Testing the PMHSs in three different postures revealed differences in the measured plantar forces, the type and location of fractures, and the loading mode of the tibia. The peak hind-foot force from tests where an AIS 2 + injury was observed was significantly lower for postures 120°–120° and 120°–90° than for posture 90°–90° (Fig. 5). Furthermore, while posture 90°–90° led only to calcaneal fractures, one of the specimens set at posture 120°–90° and all injured specimens set at posture 120°–120° sustained distal tibia pilon fractures. According to the signal from the distal tibia strain gauges (Fig. 6), this can be attributed to the different loading experienced by the tibia; mainly compression when set at posture 90°–90° (negative signals), and both compression and bending (negative and positive signals) when set at postures 120°–90° and 120°–120°, respectively. The non-vertical orientation of the tibia to the ground appears to result in bending moments when loading is applied through the foot; this different mechanism of injury can explain the discrepancies shown in the fracture types between postures. A further analysis of the strain signals was not possible as it gets distorted during the injurious event with noise and artefacts been introduced by the excessive movement of bone fragments. That renders the identification of peak strain and time to peak strain challenging.

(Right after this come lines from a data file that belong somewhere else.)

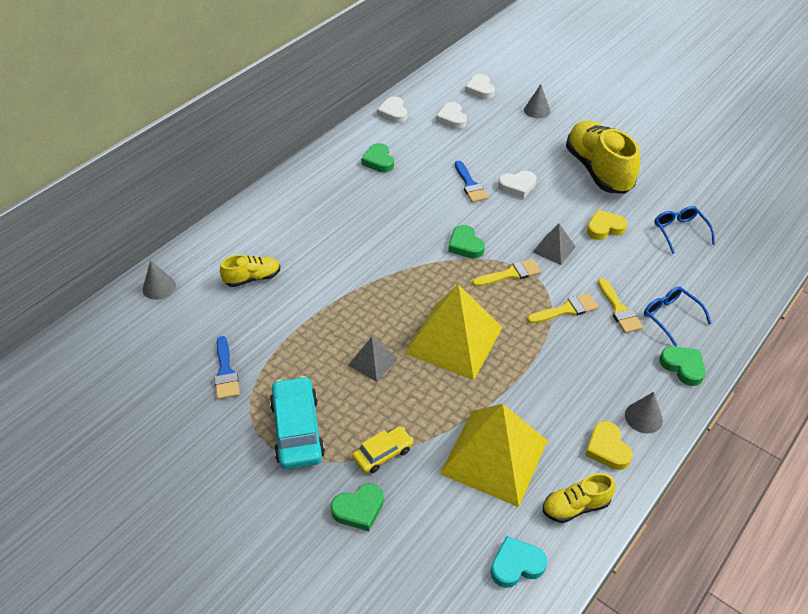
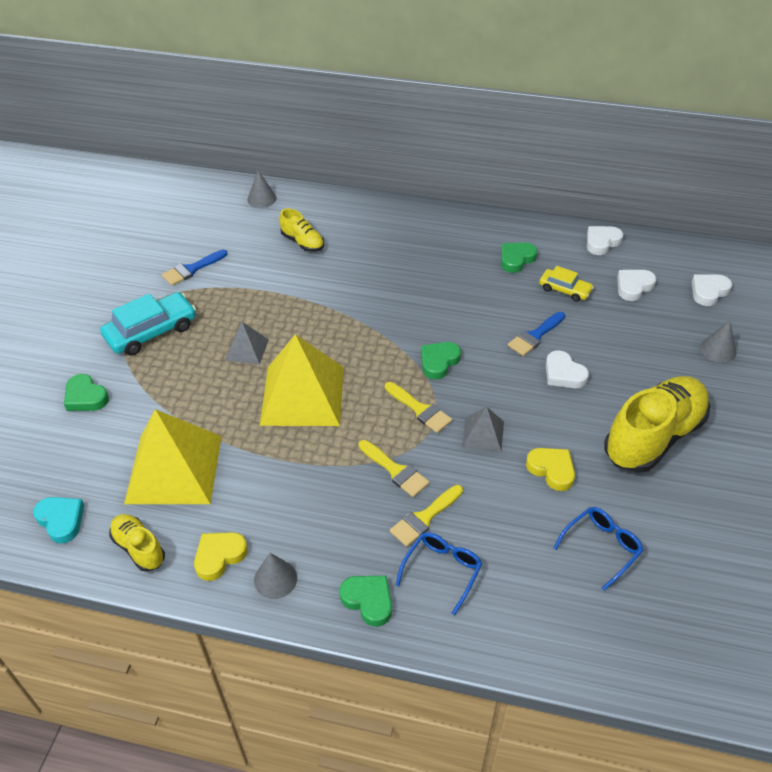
camera: 65 degrees right, 0 degrees up
yellow car [352,426,414,473] -> yellow car moved to [539,266,594,302]
green heart [659,346,706,386] -> green heart turned 75 degrees counterclockwise [339,576,392,627]

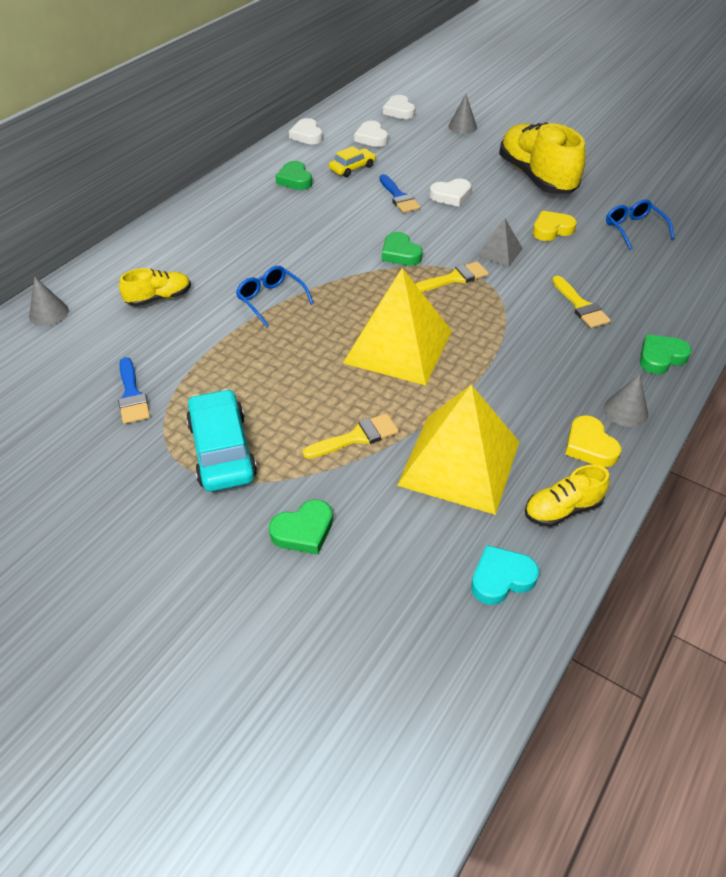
camera: 70 degrees left, 0 degrees up
grey pyramid [225,322,269,365] -> none
yellow brush [359,440,429,497] -> yellow brush moved to [303,413,399,459]
blue glasses [396,532,482,615] -> blue glasses moved to [236,266,314,327]

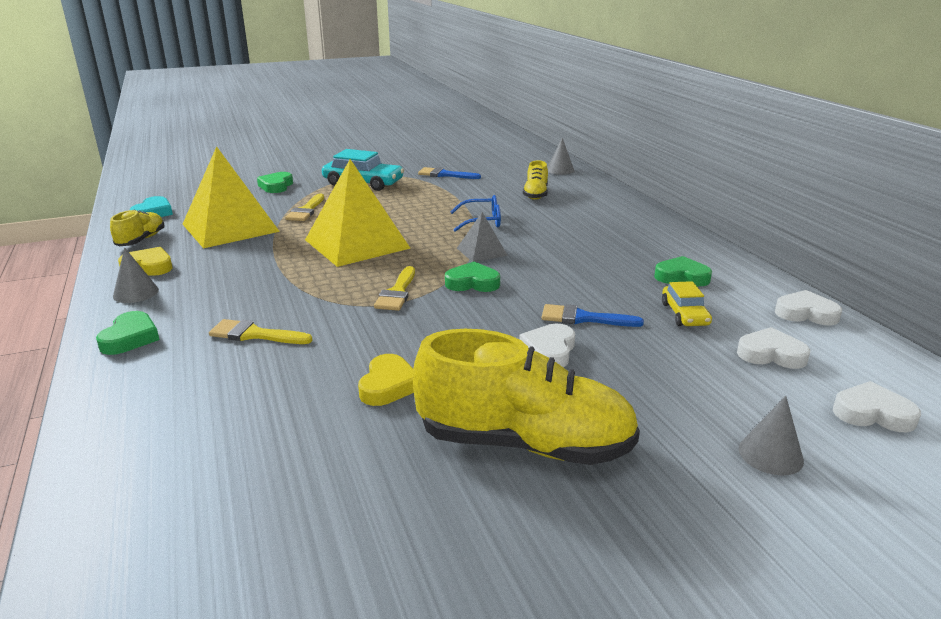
camera: 125 degrees right, 20 degrees down
grey pyramid [476,218,523,267] -> grey pyramid moved to [457,212,508,262]
blue glasses [606,199,674,250] -> none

It is also likely that the limited amount of motion of the flexed ankle joint, when the lower limb is set at 120°–120°, determines the load pathway from the foot to the tibia. Furthermore, the geometry, the ankle joint stiffness and the loading of the surrounding ligaments are different when the foot is plantar-flexed at 120°. In such a setup, non-axial forces such as the friction between the boot and the force plate, might contribute to the moments experienced by the lower limb more than when the ankle angle is 90°. Previously, only computational studies investigated the hypotheses,8,41,42 with results contradicting the outcomes of this study. Dong et al.8 and Suresh et al.41 both predicted that a 120°–120° posture reduced the severity of UBB compared to 90°–90°. However, their prediction was based on the strain distribution of the bones of the foot and ankle when the strain at failure of tarsal bones at high loading rates is not known. Furthermore, the kinematic response of the computational models used was not validated against experimental data, and the initial position and orientation of the bones of the lower limb in various postures may not have been physiological. In addition, van der Horst et al.42 used a rigid body model and showed a reduction in tibial axial force when alternative seated postures, similar to 120°–90° and 120°–120°, were adopted. The reduction of the hind-foot force values when the knee joint extends from 90° to 90° to 120°–90° or 120°–120° was similar to the findings of this study. However, the probability of injury is not reduced as suggested by van der Horst et al.42; to the contrary, as bending moments become apparent, the mechanism of injury changes.

Conclusion

This study showed that the posture of the lower limb, and more specifically the angles of the knee and ankle joints in the sagittal plane, affect the injury mechanism in UBB. Testing of PMHSs showed that the 120°–120° posture leads to fractures of higher severity that are more difficult to treat than the 90°–90° posture. Furthermore, the ATDs tested in this study were found to be insensitive to the changes in posture when RTI and Fz were used to assess injury and severity of injury in postures other than 90°–90° was found to be underestimated. These findings suggest that current ATDs and IRFs are not valid for assessing injury in postures 120°–90° and 120°–120°. Therefore, it is recommended that posture-specific IRFs are developed, and that care should be taken when interpreting and extrapolating results produced by ATDs when placed in postures other than 90°–90°, especially in vehicle qualification tests.